Ce n’est donc pas Marine Le Pen qui est seule en cause. Ce sont tous ceux qui pourraient demain déplaire au pouvoir moral dominant. Tous ceux dont l’ambition électorale pourrait heurter la bien-pensance institutionnelle. Tous ceux qui contestent l’ordre établi et qui refusent de bêler avec le troupeau. L’exécution immédiate de l’inéligibilité devient alors le glaive que brandit un pouvoir judiciaire transformé en bras armé de la morale publique.
Il faut le dire : une démocratie où les juges décident de qui peut se présenter est une démocratie malade. Une démocratie en sursis. Une démocratie dévitalisée. Car si les recours existent, c’est bien parce qu’une condamnation en première instance n’est jamais définitive. En faire l’équivalent d’un jugement final, c’est abolir le droit à l’erreur judiciaire. C’est nier la hiérarchie des juridictions. Et surtout, c’est décider que le peuple ne saura pas attendre. Qu’il est trop bête pour comprendre. Trop fragile pour choisir.

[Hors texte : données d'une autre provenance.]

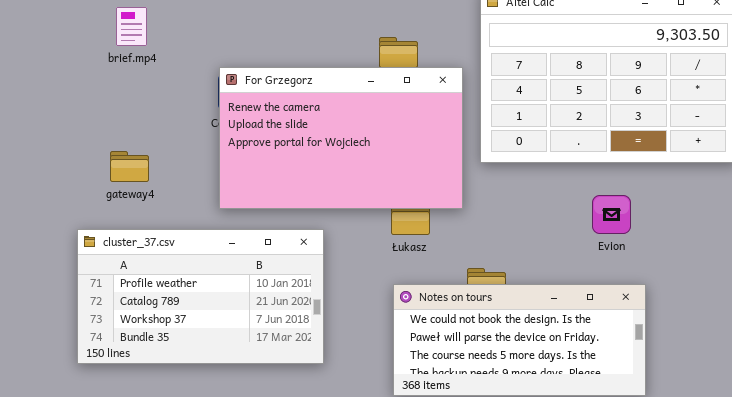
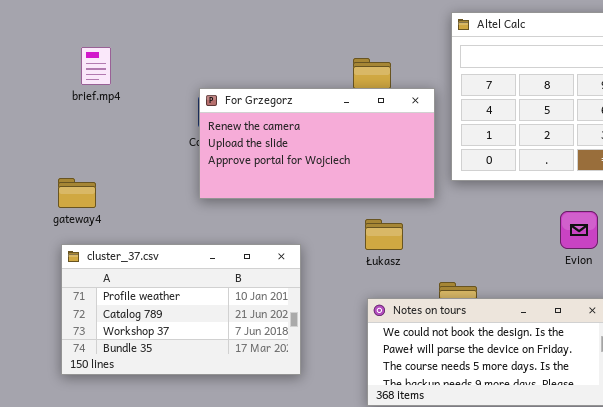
brief.mp4: [116,7,147,46] -> [81,47,111,85], moved
For Grzegorz: [219,67,463,209] -> [199,88,435,199], resized
gateway4: [110,151,149,182] -> [58,178,96,208], moved

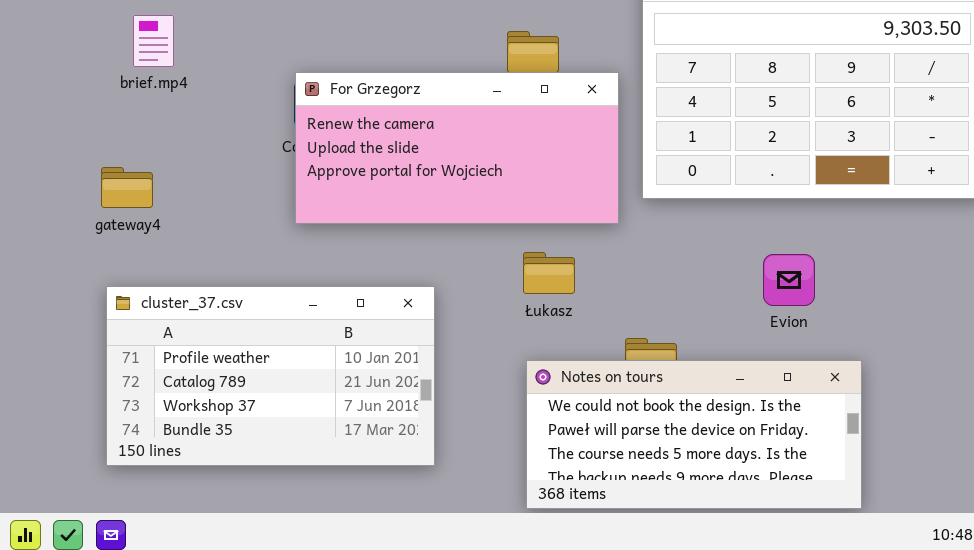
gateway4: [58,178,96,208] -> [101,167,153,208], moved
Evion: [560,211,598,249] -> [763,254,815,306], moved

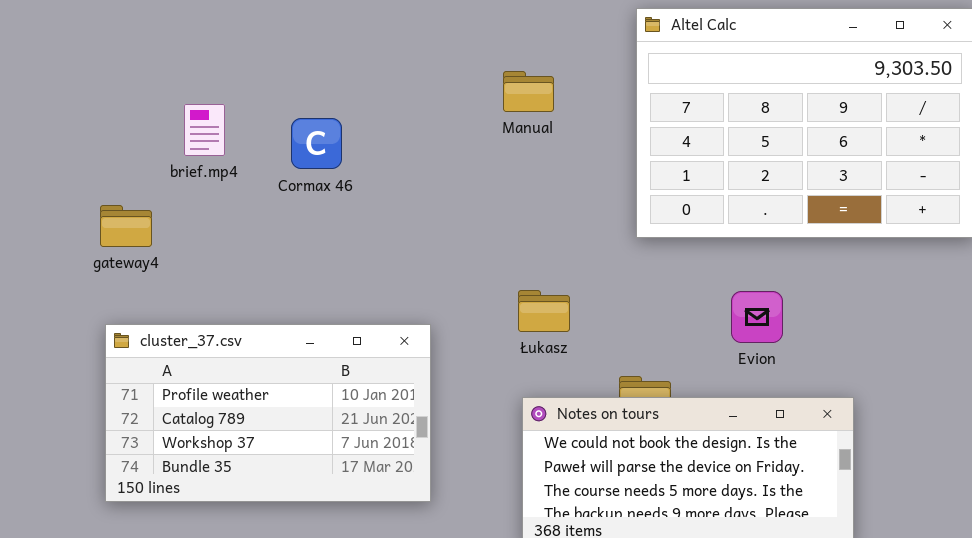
brief.mp4: [133,15,174,67] -> [184,104,225,156], moved
For Grzegorz: [295,72,619,224] -> none, closed
Evion: [763,254,815,306] -> [731,291,783,343], moved

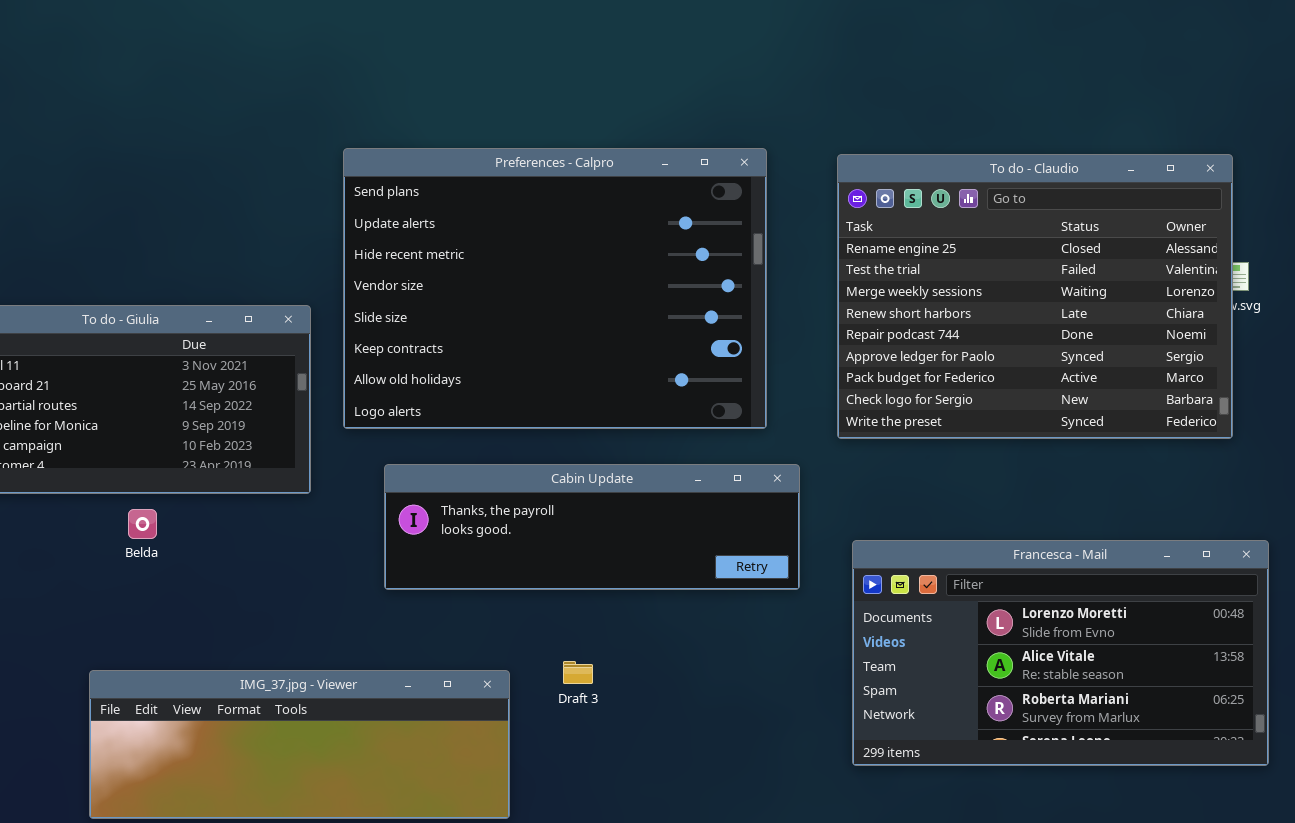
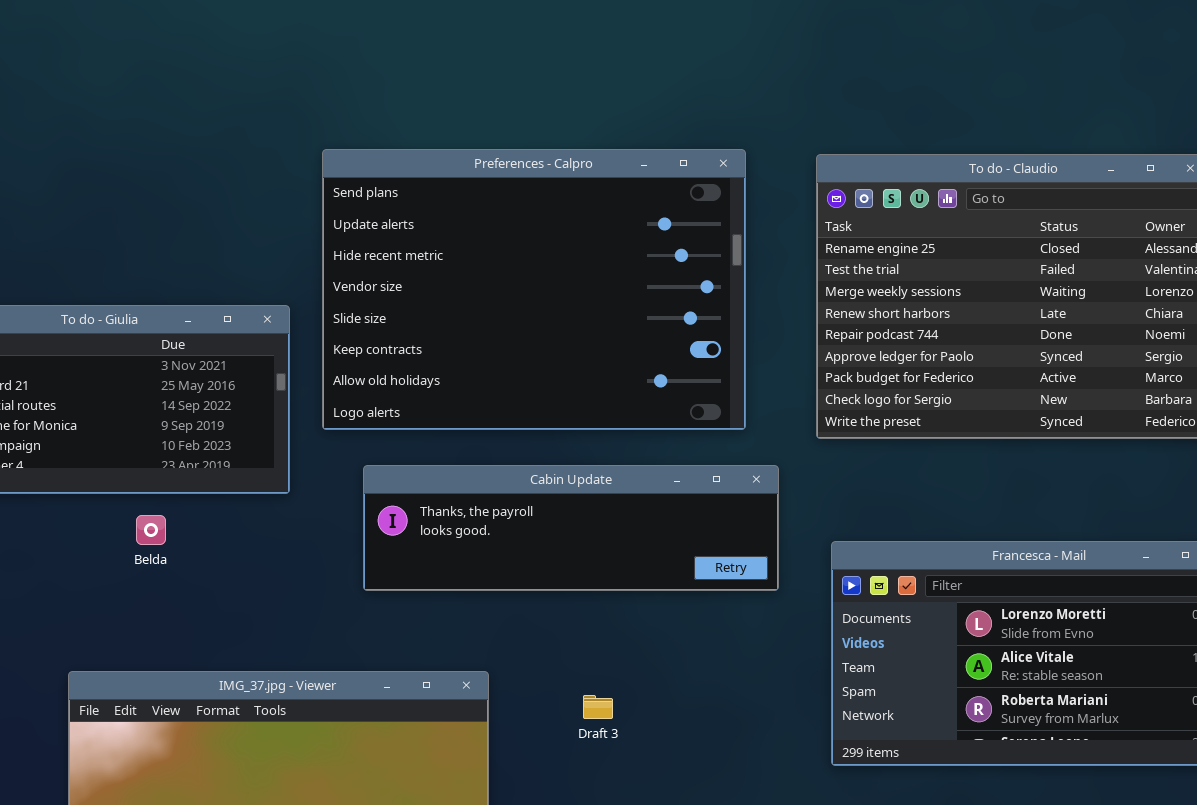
Belda: [128,509,157,539] -> [136,515,166,545], moved
Draft 3: [563,661,593,684] -> [583,695,613,719], moved

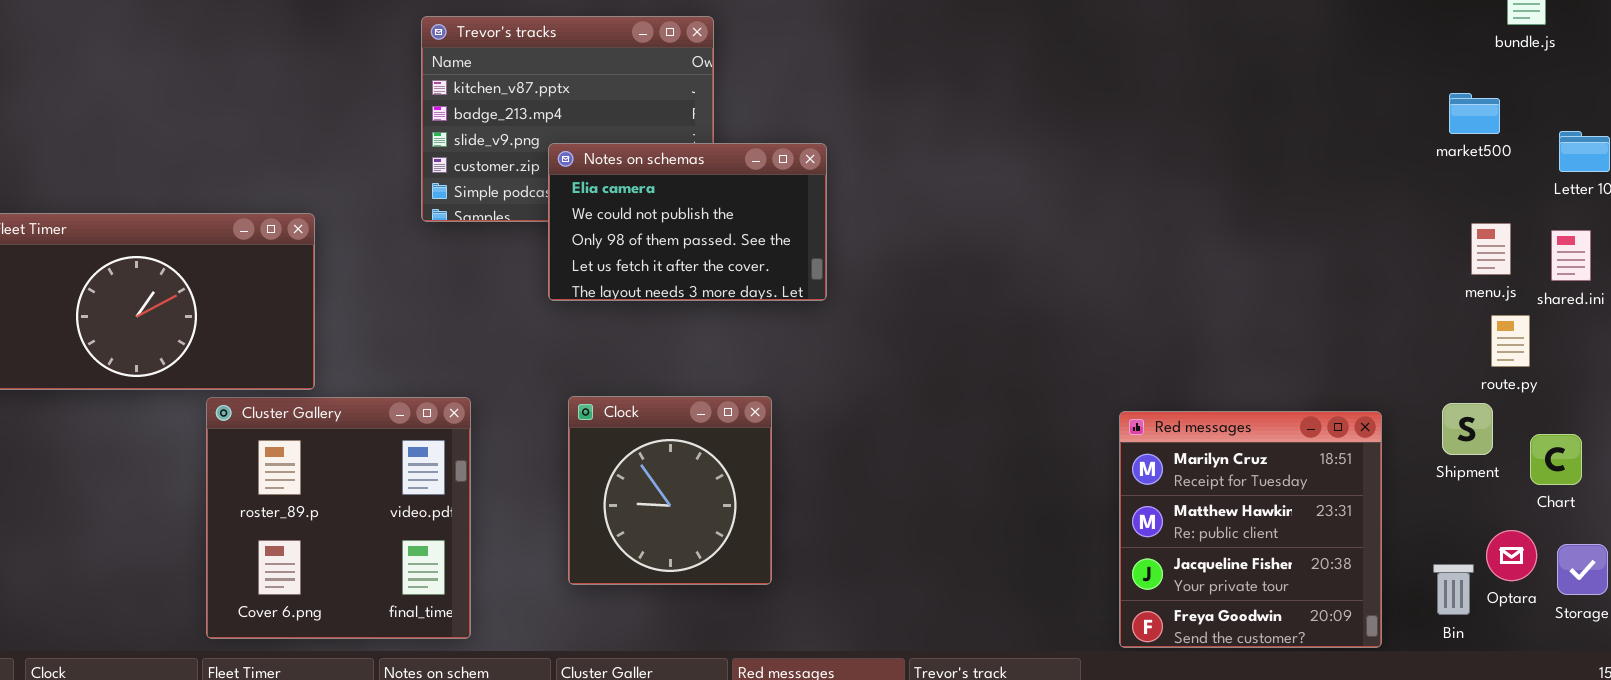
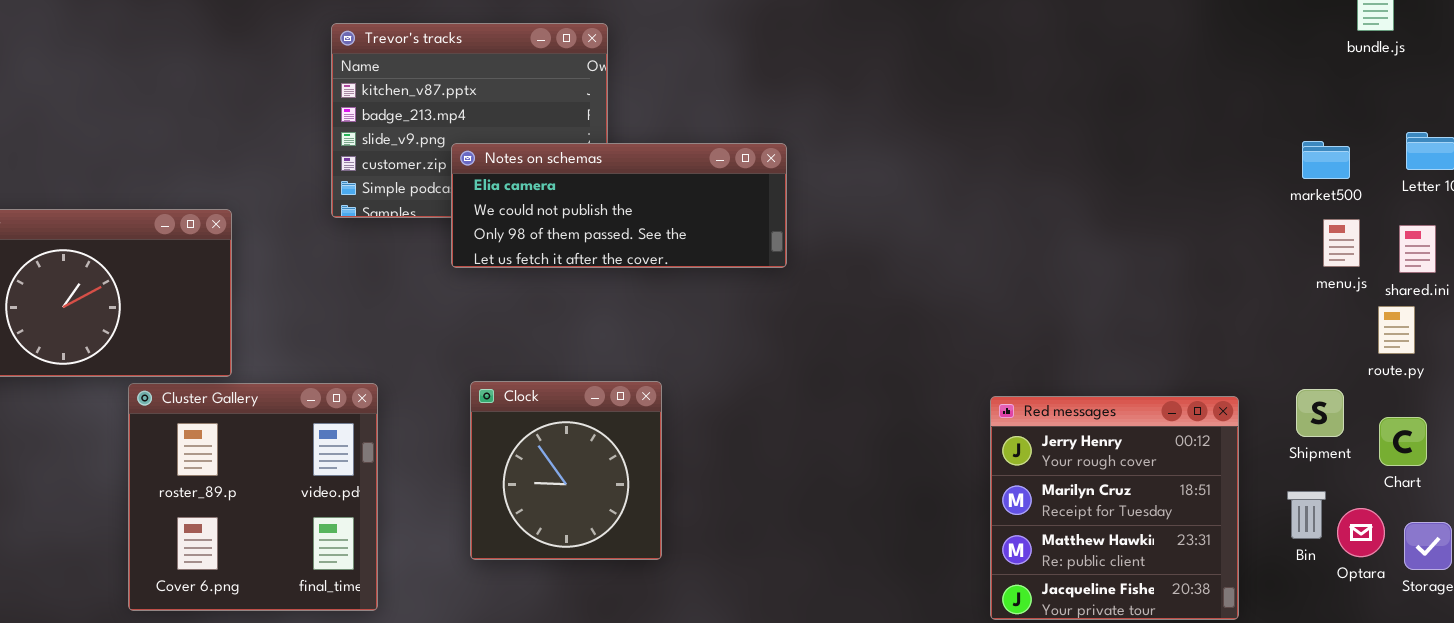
market500: [1449,93,1500,134] -> [1302,141,1350,179], moved
Notes on schemas: [548,143,827,301] -> [451,143,787,268], resized
route.py: [1491,315,1530,367] -> [1378,306,1415,354], moved
Red messages: [1119,411,1382,648] -> [990,396,1239,620], scrolled up 1 row
Bin: [1433,564,1474,615] -> [1287,491,1326,539], moved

Il ne s’agit pas de défendre une femme politique. Il s’agit de défendre une idée. Celle de la souveraineté populaire. Celle selon laquelle seul le peuple, et non les juges, doit décider qui est digne de le représenter. Empêcher une candidature, c’est usurper ce pouvoir. C’est nier l’article premier de toute République digne de ce nom : que la souveraineté appartient au peuple.
Il y a, dans cette affaire, un relent de vieille Europe autoritaire. Celle des pouvoirs qui n’aiment pas le vote. Celle qui redoute le choix du peuple comme on redoute une maladie. Mais à force de priver les électeurs de leurs candidats, c’est leur colère qu’on amplifie. C’est leur légitimité qu’on renforce. Et c’est la nôtre que l’on érode. L’avenir dira si cette manœuvre judiciaire se transformera en victoire démocratique. Mais l’Histoire, elle, n’a jamais été tendre avec ceux qui auront confondu la loi avec leur propre peur.